Vice Governor of Anhui
- In office January 2013 – May 2016

Communist Party Secretary of Huainan
- In office July 2007 – February 2012
- Preceded by: Chen Shili (陈世礼)
- Succeeded by: Fang Xiping

Personal details
- Born: August 1960 (age 65) Jinzhai County, Anhui, China
- Party: Chinese Communist Party (1983–2016, expelled)
- Alma mater: Northeastern University Renmin University of China

= Yang Zhenchao =

Chinese politician

Yang Zhenchao (杨振超 (Yāng Zhēnchāo); born August 1960) is a former Chinese politician, who served as Vice Governor of Anhui and Chinese Communist Party Committee Secretary of Huainan. He was dismissed from his position in May 2016 for investigation by the Central Commission for Discipline Inspection.

==Career==
Yang was born in Jinzhai County, Anhui. He was graduated from Northeastern University and Renmin University of China and joined work in 1977. In 1983, he worked in Tongling Nonferrous Metals and became the manager from 1998 to 2003. He also served as director of State-owned Assets Supervision and Administration Commission of the State Council of Anhui and director of Economic Committee of Anhui. In 2007, he elected as Chinese Communist Party Committee Secretary of Huainan.
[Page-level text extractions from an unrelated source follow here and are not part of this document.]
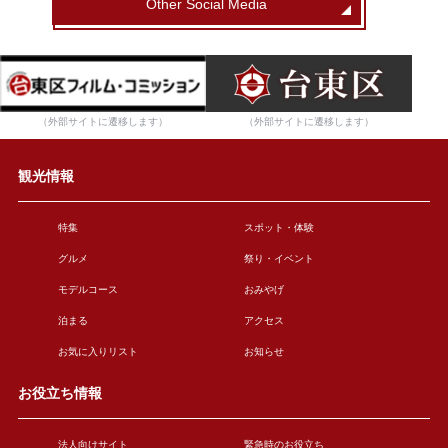
Other Social Media
（外部サイトに遷移します）
（外部サイトに遷移します）
観光情報
特集
スポット・体験
グルメ
祭り・イベント
モデルコース
おみやげ
泊まる
アクセス
お気に入りリスト
お知らせ
お役立ち情報
法人向けサイト
緊急時のお役立ち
In 2013, he was promoted to the post of Vice Governor of Anhui, ranked third; his tenure as vice-governor was said to be mediocre.
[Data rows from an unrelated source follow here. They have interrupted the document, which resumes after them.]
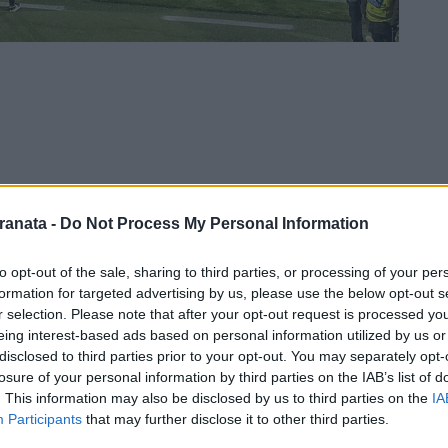
ranata -
Do Not Process My Personal Information
to opt-out of the sale, sharing to third parties, or processing of your per
formation for targeted advertising by us, please use the below opt-out s
r selection. Please note that after your opt-out request is processed y
eing interest-based ads based on personal information utilized by us or
disclosed to third parties prior to your opt-out. You may separately opt-
losure of your personal information by third parties on the IAB’s list of
. This information may also be disclosed by us to third parties on the
IA
Participants
that may further disclose it to other third parties.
On May 24, 2016, Yang was placed under investigation by the Central Commission for Discipline Inspection, the CCP's internal disciplinary body, for "serious violations of regulations". Yang was the third provincial-ministerial level official in Anhui implicated in the anti-corruption campaign under Xi Jinping and the first official of his seniority investigated during the second-round of inspections by the CCDI. He is expelled from the CCP on July 26, 2016. On May 3, 2017, Yang was sentenced to life in prison for bribery, plundering the public fund and abuse of power.